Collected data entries
*** Begin section ***

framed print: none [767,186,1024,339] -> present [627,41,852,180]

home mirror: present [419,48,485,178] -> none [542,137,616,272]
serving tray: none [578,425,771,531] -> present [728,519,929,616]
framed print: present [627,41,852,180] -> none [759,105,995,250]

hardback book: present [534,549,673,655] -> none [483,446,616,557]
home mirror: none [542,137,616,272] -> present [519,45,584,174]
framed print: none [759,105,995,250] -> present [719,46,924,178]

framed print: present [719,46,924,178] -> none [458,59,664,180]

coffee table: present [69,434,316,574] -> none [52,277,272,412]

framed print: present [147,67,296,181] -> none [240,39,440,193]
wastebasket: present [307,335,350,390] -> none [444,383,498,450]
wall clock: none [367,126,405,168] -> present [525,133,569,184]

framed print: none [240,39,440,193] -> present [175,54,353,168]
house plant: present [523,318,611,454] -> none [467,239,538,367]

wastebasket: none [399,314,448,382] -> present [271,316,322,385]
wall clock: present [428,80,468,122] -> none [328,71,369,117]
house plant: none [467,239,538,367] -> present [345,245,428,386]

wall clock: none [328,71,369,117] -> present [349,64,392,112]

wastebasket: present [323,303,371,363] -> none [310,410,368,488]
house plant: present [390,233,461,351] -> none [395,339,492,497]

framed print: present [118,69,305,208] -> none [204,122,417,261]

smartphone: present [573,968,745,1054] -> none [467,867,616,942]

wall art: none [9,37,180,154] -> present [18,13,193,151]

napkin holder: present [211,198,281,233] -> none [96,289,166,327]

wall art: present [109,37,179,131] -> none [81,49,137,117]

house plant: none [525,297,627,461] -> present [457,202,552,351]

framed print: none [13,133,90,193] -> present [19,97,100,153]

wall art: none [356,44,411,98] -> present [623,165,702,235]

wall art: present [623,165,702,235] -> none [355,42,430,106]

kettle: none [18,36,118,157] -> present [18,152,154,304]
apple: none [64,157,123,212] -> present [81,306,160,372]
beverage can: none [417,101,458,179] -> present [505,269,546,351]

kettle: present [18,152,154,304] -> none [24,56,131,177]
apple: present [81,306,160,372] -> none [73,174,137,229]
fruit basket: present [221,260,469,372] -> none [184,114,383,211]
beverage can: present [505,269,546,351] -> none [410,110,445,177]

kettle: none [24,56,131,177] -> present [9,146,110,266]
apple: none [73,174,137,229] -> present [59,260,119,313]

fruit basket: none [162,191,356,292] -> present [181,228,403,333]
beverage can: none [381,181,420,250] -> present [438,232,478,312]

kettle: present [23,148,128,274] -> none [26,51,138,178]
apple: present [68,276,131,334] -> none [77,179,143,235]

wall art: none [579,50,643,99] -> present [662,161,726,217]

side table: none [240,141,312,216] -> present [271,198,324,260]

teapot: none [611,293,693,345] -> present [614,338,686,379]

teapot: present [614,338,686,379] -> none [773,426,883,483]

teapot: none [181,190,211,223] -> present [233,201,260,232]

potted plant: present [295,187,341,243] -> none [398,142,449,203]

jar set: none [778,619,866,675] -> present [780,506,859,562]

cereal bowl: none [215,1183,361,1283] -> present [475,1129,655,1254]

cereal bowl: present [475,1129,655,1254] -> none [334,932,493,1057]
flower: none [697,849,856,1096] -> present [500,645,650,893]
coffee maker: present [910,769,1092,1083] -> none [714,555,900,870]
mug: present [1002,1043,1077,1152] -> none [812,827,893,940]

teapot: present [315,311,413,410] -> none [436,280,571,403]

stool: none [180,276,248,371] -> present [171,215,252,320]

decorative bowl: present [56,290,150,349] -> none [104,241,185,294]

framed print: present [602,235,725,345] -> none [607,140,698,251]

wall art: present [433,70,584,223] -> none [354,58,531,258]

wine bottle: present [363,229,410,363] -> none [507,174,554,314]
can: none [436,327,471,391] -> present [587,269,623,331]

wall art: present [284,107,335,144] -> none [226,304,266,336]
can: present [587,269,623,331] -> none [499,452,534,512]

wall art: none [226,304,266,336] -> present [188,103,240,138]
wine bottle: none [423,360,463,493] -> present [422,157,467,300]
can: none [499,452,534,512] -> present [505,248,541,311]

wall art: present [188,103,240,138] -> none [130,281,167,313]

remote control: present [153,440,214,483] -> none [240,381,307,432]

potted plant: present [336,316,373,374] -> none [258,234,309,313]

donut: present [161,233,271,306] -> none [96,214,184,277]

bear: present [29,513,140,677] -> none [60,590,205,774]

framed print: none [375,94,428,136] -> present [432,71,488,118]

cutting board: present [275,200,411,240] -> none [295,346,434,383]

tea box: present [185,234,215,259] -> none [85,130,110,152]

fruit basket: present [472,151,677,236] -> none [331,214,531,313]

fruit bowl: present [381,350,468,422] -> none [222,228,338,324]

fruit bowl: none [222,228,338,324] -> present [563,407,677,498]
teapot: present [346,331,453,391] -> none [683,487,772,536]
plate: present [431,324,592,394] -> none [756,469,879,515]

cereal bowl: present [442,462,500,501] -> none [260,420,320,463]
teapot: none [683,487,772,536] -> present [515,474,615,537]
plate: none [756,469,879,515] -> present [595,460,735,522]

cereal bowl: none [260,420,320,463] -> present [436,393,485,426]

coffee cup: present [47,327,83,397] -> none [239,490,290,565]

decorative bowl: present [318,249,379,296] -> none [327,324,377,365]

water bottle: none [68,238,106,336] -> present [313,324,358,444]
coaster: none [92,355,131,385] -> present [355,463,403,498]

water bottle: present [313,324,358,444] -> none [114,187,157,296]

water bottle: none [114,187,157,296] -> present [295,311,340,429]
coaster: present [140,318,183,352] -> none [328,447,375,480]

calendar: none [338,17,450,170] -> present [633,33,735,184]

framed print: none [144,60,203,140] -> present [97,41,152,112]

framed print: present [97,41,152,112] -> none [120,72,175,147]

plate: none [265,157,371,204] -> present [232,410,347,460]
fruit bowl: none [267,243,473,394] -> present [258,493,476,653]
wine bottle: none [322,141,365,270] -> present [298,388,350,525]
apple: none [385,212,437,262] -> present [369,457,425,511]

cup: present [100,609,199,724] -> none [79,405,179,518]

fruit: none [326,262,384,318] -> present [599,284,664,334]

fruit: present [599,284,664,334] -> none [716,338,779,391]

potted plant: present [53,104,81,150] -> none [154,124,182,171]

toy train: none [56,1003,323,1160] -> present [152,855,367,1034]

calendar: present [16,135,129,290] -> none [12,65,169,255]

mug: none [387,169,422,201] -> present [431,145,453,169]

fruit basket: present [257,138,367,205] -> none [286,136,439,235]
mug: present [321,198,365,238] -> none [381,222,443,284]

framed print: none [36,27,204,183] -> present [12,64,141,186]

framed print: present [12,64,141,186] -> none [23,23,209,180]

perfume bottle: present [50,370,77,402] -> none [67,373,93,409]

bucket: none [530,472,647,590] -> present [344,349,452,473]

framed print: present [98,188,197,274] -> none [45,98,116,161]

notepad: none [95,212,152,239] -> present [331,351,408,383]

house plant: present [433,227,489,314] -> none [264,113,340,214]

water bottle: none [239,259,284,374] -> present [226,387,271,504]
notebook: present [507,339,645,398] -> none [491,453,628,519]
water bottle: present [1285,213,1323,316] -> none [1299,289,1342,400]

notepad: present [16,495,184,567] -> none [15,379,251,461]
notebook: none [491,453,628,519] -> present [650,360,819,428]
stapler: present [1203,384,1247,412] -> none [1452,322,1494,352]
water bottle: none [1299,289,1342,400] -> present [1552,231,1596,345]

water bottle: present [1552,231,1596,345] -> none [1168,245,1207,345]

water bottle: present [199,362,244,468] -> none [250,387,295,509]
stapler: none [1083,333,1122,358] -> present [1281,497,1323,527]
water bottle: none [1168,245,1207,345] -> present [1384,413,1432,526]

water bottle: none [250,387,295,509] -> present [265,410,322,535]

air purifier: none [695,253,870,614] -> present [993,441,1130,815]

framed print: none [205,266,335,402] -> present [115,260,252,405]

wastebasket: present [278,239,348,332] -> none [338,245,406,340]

*** End section ***

The answer should be an exact copy of the lines from the one containing "framed print: none [205,266,335,402]" through the last line of the entries, both included.

**ANSWER TO THIS PROBLEM:**
framed print: none [205,266,335,402] -> present [115,260,252,405]

wastebasket: present [278,239,348,332] -> none [338,245,406,340]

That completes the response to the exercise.